I actually found out what the real problem is instead of comparing the CPUs. Both CPUs were able to perform fast enough to allow the bottleneck to show elsewhere. Real-life situation. Based on this finding, the customer would be good to go with a significantly cheaper AMD server or cheaper Intel server with less powerful CPUs. To take advantage of the Intel Xeon 6244 CPU performance, in this case, storage latencies would need to be reduced.

Figure 14 Process of CPU Load With AMD And RAM Disk For TempDB - Customer 3 — Figure 14 Process of CPU Load With AMD And RAM Disk For TempDB – Customer 3

Obrázek 15 Výsledné časy Intel vs. AMD – zákazník 3 — Figure 15 Intel vs. AMD – Customer 3

Customer 4 – Money S5 a SQL

The customer has a 3-year-old server that serves as a hypervisor for multiple VMs. We use one VM to run Money S5 over MS SQL with a business intelligence module. Several tasks in Money S5 and BI take a long time and the customer would like to speed them up. We were interested in how much we could accelerate the process by “merely” exchanging the server for the borrowed one.

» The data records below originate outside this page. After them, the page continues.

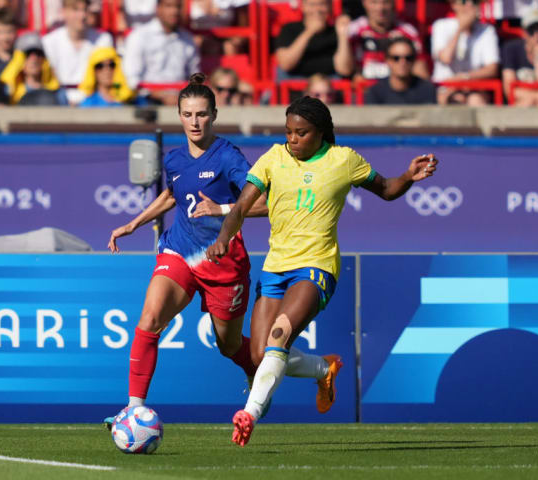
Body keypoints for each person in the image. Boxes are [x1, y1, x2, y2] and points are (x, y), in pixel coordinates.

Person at [206, 96, 438, 446]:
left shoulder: (343, 160)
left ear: (321, 133)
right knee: (258, 355)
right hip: (275, 267)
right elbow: (241, 207)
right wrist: (224, 236)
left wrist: (408, 176)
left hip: (317, 267)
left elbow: (387, 189)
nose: (293, 139)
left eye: (301, 133)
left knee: (279, 336)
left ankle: (248, 414)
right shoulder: (274, 157)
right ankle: (322, 368)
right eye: (288, 132)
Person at [104, 73, 267, 419]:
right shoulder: (175, 160)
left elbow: (266, 202)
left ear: (214, 115)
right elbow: (171, 194)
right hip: (179, 250)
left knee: (230, 345)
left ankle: (256, 369)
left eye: (202, 114)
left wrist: (222, 209)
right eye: (188, 114)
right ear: (179, 115)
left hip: (222, 261)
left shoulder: (228, 157)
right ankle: (134, 410)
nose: (195, 122)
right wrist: (134, 223)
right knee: (149, 318)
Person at [122, 0, 200, 105]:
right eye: (169, 6)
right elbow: (132, 79)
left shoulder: (187, 39)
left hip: (182, 101)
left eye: (178, 6)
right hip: (147, 102)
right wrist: (160, 95)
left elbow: (194, 76)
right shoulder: (139, 36)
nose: (174, 11)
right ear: (158, 8)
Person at [42, 0, 113, 105]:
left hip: (93, 102)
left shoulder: (104, 39)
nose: (82, 15)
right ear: (63, 12)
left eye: (85, 10)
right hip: (59, 101)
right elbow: (50, 79)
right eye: (75, 10)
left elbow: (106, 78)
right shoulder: (49, 41)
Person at [431, 0, 500, 105]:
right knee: (455, 100)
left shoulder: (487, 30)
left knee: (476, 101)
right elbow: (446, 58)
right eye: (464, 1)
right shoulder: (441, 25)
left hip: (473, 88)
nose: (469, 5)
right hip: (445, 88)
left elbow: (492, 69)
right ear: (454, 5)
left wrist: (464, 77)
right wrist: (460, 29)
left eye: (474, 1)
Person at [348, 0, 428, 81]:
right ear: (364, 3)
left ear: (393, 3)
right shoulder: (353, 30)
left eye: (385, 2)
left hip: (397, 90)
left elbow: (421, 75)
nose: (380, 8)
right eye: (374, 2)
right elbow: (344, 70)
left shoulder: (408, 32)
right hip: (362, 89)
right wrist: (342, 38)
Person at [274, 0, 353, 78]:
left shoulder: (336, 31)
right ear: (302, 6)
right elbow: (285, 64)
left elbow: (345, 70)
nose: (317, 9)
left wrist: (342, 35)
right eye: (312, 5)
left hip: (330, 85)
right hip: (294, 84)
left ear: (329, 6)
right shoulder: (289, 29)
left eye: (322, 4)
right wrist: (309, 31)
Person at [0, 33, 67, 105]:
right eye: (28, 54)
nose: (34, 59)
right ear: (18, 60)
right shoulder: (8, 91)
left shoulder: (58, 93)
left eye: (38, 54)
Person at [365, 37, 436, 104]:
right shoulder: (375, 92)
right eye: (396, 58)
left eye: (408, 58)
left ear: (414, 60)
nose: (402, 62)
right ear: (387, 60)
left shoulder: (427, 89)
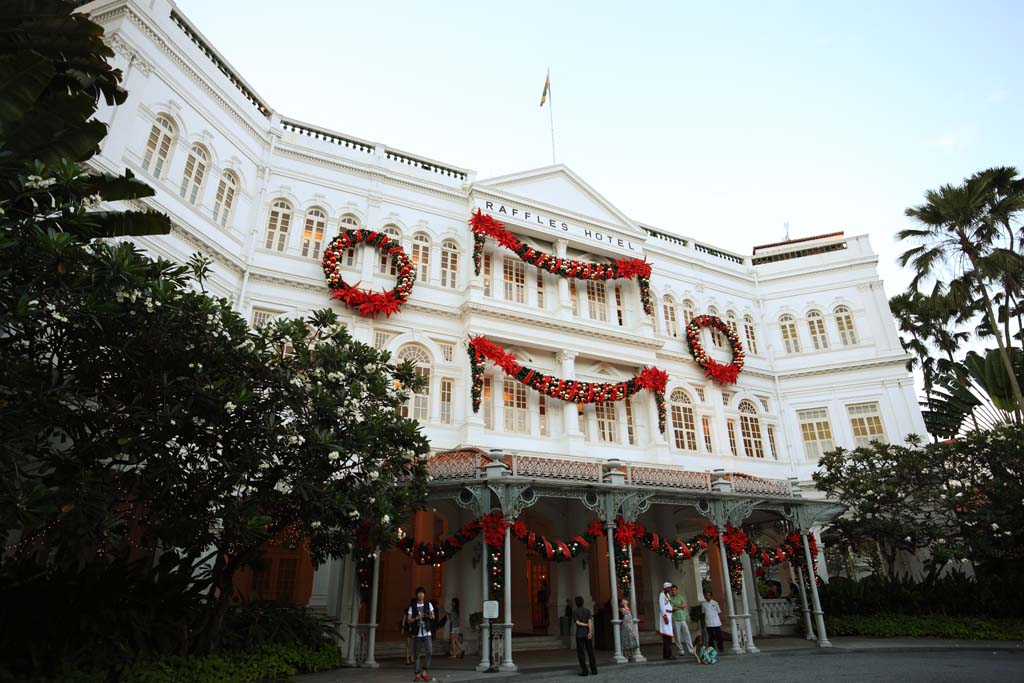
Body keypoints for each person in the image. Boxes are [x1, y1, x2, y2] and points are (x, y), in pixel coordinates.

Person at [407, 587, 435, 682]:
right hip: (417, 633)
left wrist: (427, 615)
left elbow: (433, 616)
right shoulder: (412, 606)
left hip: (427, 632)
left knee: (430, 651)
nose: (421, 595)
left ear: (424, 595)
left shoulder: (428, 604)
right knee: (416, 654)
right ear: (417, 595)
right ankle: (417, 673)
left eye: (422, 593)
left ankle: (424, 671)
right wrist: (417, 618)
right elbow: (409, 620)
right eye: (419, 593)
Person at [573, 596, 597, 676]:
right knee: (590, 652)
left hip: (579, 634)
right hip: (587, 633)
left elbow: (577, 622)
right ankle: (594, 670)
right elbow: (590, 622)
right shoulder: (587, 611)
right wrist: (590, 632)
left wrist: (584, 624)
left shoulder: (575, 611)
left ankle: (585, 671)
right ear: (583, 602)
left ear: (576, 603)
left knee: (581, 653)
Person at [669, 584, 694, 656]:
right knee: (677, 635)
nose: (673, 591)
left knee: (687, 634)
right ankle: (681, 650)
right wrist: (679, 607)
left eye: (674, 590)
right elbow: (671, 608)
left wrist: (676, 606)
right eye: (672, 590)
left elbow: (684, 605)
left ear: (677, 590)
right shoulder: (670, 599)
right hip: (675, 618)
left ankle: (691, 649)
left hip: (682, 618)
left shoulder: (681, 597)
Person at [658, 582, 675, 659]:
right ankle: (668, 654)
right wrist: (665, 617)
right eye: (668, 588)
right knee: (666, 636)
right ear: (665, 588)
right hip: (665, 616)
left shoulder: (667, 595)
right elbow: (662, 607)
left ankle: (667, 654)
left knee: (668, 636)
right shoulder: (661, 595)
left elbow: (668, 604)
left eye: (669, 588)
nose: (669, 589)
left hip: (669, 615)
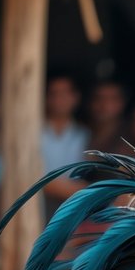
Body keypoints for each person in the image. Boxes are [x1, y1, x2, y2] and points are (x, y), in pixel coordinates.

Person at [39, 73, 89, 213]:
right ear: (46, 98)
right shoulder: (34, 133)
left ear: (75, 98)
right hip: (38, 208)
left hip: (74, 211)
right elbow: (38, 181)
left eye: (65, 93)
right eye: (54, 94)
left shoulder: (84, 135)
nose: (59, 99)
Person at [85, 79, 131, 155]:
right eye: (99, 98)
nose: (104, 105)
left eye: (112, 99)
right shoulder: (81, 133)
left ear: (122, 103)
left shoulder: (132, 137)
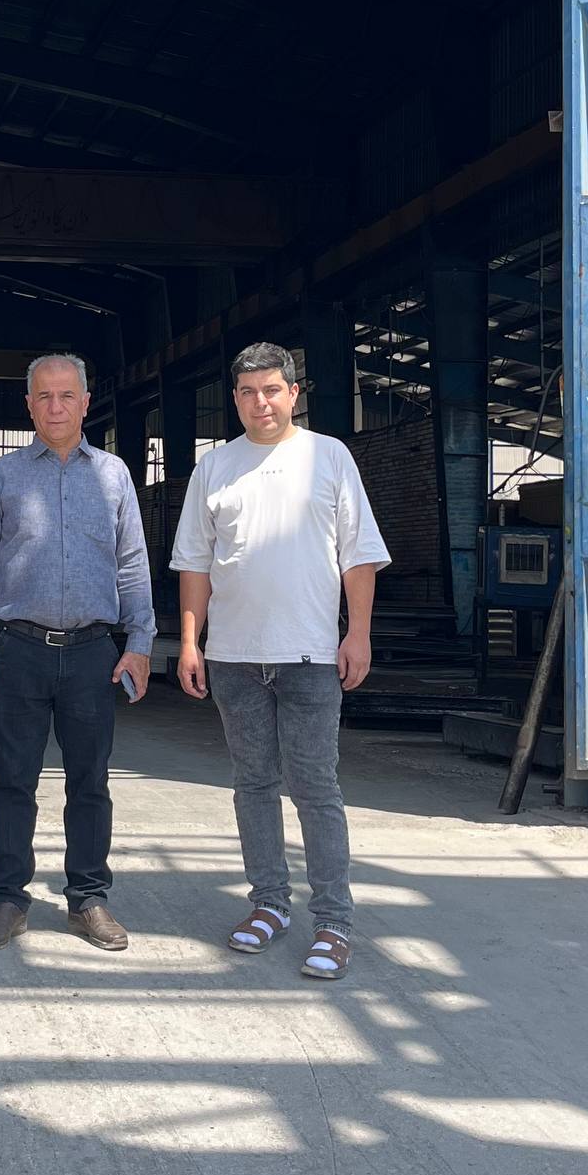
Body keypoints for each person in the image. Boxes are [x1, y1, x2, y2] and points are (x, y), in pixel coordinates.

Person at [170, 341, 389, 981]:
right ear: (234, 398)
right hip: (234, 658)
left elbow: (358, 554)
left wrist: (359, 634)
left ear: (294, 393)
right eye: (247, 392)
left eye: (271, 390)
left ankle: (334, 922)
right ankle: (268, 903)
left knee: (316, 787)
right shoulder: (215, 467)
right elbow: (195, 564)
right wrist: (190, 642)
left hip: (310, 655)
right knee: (253, 785)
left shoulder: (329, 456)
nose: (259, 402)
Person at [0, 353, 153, 952]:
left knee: (90, 781)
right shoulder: (4, 477)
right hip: (17, 649)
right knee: (13, 780)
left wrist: (140, 643)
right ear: (28, 405)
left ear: (86, 402)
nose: (55, 407)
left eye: (66, 395)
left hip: (94, 653)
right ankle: (8, 900)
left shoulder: (115, 475)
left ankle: (88, 898)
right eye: (43, 396)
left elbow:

Customer’s server: DELL PowerEdge R530, 2x Intel Xeon E5-2620 v3 processor, 6 cores 2.4 GHz, 96 GB RAM (5x 16 GB), SSD 1.92 TB read-intensive. Firmware set to performance profile, real frequency due to Dell 2.54 GHz, economy C states forbidden.

Figure 16 CPU and RAM parameters - Customer 4 - HWiNFO64 app — Figure 16 CPU and RAM parameters – Customer 4 – HWiNFO64 app

The type of workload for the tasks selected by the customer is combined single thread and multi-thread and the processor is the bottleneck. By simply replacing a server, the time required to complete the task has been reduced by an average of 30%, which is not bad. The Intel Xeon E5-2620 v3 processor, of course, is as old as the Dell 13th generation server. However, it’s pleasant to see that in the case of server update, the customer can choose a cheaper single-socket server and get higher performance (about 42% higher) at the same time.

Figure 17 Intel vs. AMD - Customer 4 — Figure 17 Intel vs. AMD – Customer 4

Conclusion

The new AMD EPYC processor platform in DELL servers has surprised me. It is a clear winner over Intel for RAM throughput computation. You get higher performance for significantly lower purchase costs. It is also a very versatile processor for classic use and a good price.

Intel is still #1 in case of the highest single-thread performance. e.g. If you have software optimized for AVX 512 instructions, Intel is a much more powerful choice.

Which processor is the winner? Unfortunately, there is no universal winner. It will be a different manufacturer and model for each customer. When designing a server, it is crucial to correctly identify the customer’s workload, to understand how software tools behave and to measure them accurately. It is also important to measure everything after you deploy the server. You must verify that the server is performing as expected. Incorrect server settings, driver errors, or other incompatibilities can halve the server performance.

We, as well as our customers, have been so impressed by the new Dell PowerEdge servers with the second-gen AMD EPYC, that we have already placed an order for three of them. It´s been 15 years since I have ordered the last Advanced Micro Devices CPU.